** Opening DATA block **

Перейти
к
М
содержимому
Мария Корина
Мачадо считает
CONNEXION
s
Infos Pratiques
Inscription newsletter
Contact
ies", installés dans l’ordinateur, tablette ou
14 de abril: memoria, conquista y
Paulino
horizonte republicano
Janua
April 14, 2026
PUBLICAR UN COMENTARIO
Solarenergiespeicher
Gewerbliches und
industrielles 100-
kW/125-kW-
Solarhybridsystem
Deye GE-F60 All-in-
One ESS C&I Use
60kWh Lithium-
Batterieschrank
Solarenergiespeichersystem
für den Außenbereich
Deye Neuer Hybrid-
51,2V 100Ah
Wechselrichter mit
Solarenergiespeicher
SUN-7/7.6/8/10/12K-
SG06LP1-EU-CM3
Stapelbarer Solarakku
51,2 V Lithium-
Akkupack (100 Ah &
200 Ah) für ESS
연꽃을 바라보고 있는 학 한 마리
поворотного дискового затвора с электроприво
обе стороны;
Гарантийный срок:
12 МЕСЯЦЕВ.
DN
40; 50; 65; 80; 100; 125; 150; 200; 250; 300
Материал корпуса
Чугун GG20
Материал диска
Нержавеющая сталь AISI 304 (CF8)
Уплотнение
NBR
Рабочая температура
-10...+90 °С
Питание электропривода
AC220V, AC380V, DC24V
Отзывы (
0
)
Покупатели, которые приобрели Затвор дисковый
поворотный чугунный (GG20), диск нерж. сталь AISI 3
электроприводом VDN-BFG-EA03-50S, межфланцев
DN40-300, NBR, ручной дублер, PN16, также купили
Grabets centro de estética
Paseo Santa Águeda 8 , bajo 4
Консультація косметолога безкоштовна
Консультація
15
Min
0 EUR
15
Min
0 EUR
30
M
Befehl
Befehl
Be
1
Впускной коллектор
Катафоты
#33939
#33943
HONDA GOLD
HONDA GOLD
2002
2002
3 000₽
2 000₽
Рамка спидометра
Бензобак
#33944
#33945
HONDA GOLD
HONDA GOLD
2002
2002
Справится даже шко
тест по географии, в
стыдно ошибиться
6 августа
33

** Closing DATA block **
** Opening DATA block **

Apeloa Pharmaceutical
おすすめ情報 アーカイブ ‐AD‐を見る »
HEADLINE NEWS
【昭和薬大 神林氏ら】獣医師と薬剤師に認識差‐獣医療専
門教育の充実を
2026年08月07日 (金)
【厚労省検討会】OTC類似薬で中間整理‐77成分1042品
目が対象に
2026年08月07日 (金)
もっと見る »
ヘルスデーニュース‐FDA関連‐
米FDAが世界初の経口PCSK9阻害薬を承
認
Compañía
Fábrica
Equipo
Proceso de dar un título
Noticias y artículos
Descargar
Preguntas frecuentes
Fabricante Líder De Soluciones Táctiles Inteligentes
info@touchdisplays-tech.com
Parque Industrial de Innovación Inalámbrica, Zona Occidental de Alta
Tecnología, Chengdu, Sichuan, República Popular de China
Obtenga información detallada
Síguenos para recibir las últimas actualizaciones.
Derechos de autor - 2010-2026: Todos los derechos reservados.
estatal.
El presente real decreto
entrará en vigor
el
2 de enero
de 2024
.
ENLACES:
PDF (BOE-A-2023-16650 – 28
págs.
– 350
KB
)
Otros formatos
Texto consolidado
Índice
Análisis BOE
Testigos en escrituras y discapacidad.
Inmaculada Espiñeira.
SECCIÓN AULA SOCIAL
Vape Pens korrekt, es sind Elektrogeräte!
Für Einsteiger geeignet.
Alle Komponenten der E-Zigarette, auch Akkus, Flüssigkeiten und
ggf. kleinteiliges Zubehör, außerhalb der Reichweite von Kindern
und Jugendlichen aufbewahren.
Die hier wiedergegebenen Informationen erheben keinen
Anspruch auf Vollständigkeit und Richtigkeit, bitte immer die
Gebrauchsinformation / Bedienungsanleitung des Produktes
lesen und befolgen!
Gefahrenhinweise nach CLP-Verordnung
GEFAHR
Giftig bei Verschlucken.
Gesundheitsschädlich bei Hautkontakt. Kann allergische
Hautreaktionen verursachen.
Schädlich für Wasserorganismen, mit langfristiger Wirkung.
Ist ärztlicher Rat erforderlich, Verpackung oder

** Closing DATA block **

= DIRECTIVE =
Locate the word "Консультація" in the entries, and copy every line where it is found.

= YOUR RESPONSE =
Консультація косметолога безкоштовна
Консультація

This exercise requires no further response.